The funny thing about my research, whether it’s music classification, source separation, or any other sort of machine learning task I can think of, is the difference between developing an algorithm and deploying it. It’s actually harder to develop an algorithm than it is to deploy it. To deploy an algorithm, if you’re shooting from the hip, you just need to build it and run it on the data you want to analyze. So if I want to develop a music classifier, I extract some features, train and classifier, and classify some music. To develop the algorithm, however, you need to do everything you would need to do to deploy it, but then you also need ground truth.

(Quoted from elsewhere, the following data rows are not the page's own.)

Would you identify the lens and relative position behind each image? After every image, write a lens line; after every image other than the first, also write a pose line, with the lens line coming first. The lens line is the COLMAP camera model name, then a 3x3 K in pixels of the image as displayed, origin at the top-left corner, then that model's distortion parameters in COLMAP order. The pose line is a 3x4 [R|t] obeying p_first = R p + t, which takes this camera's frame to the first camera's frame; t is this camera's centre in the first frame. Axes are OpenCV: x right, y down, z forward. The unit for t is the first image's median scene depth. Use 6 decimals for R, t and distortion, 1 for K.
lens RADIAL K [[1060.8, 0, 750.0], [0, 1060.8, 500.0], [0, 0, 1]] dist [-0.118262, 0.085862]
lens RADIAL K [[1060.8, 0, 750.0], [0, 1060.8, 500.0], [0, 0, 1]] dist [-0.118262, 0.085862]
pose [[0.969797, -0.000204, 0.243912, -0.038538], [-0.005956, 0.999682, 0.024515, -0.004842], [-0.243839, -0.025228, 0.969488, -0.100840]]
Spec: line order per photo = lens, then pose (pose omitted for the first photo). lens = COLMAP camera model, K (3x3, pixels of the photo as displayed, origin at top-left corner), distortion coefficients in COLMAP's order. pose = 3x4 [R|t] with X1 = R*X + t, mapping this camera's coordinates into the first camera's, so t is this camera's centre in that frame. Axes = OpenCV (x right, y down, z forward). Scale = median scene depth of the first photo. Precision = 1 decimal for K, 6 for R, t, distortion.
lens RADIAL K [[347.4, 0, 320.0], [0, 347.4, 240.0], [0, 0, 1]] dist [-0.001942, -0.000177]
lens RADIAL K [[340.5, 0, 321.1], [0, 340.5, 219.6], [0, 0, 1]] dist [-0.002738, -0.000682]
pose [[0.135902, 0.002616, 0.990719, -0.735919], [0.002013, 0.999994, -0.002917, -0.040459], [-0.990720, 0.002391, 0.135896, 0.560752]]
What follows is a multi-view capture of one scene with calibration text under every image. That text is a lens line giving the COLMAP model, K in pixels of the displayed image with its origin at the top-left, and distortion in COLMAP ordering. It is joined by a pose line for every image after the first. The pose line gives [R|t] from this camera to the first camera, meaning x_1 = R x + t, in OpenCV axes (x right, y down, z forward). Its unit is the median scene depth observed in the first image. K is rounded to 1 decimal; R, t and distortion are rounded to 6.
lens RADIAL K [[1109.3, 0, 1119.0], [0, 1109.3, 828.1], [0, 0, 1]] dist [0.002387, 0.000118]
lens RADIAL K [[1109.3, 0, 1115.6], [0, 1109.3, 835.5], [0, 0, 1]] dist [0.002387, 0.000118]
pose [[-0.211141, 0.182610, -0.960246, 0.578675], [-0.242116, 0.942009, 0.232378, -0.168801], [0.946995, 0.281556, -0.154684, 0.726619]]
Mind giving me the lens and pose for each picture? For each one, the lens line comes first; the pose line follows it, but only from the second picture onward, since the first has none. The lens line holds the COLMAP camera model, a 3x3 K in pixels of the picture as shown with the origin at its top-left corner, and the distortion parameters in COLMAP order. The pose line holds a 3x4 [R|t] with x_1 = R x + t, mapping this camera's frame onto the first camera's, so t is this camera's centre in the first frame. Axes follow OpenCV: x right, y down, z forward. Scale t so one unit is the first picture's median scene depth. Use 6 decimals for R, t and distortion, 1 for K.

That is to say that you need to know what answer you’re expecting before you get it, so you can tell how well you’re doing. So, paradoxically, I need to have my music already classified in order to see how well my classifier can classify it.
It was always clear to me that if you can get new ground truth data, you can do cool new things, but it took a while for it to sink in that you really can’t develop a system to solve a problem without having the problem already solved, in some sense. Of course, the power of machine learning comes from being able extrapolate results from a small subset of labeled data to an infinite amount of as-yet-unlabeled data. I can develop music classifiers (and pick the one that does best) using a small set of already-classified music and then use it to classify as much music as I want. The question is, is that as-yet-unlabeled data really that similar to the test set? When you have enough data to know the answer to that question, you probably have enough data to do pretty well with a basic classifier.
As an aside, I’m always highly doubtful of claims that computers can latch onto things beyond human perception. For watermarking, sure, it’s designed so that machines can perceive it, but people can’t. But when it comes to very human-grounded ideas like similarity, I think it is impossible to try to circumvent human “subjectivity”. There really is no objective measure of whether two sounds are similar besides the consistency in subjective ratings of human listeners. I think much of the trick of developing (provably) useful algorithms is defining problems that have objective solutions and then solving them objectively.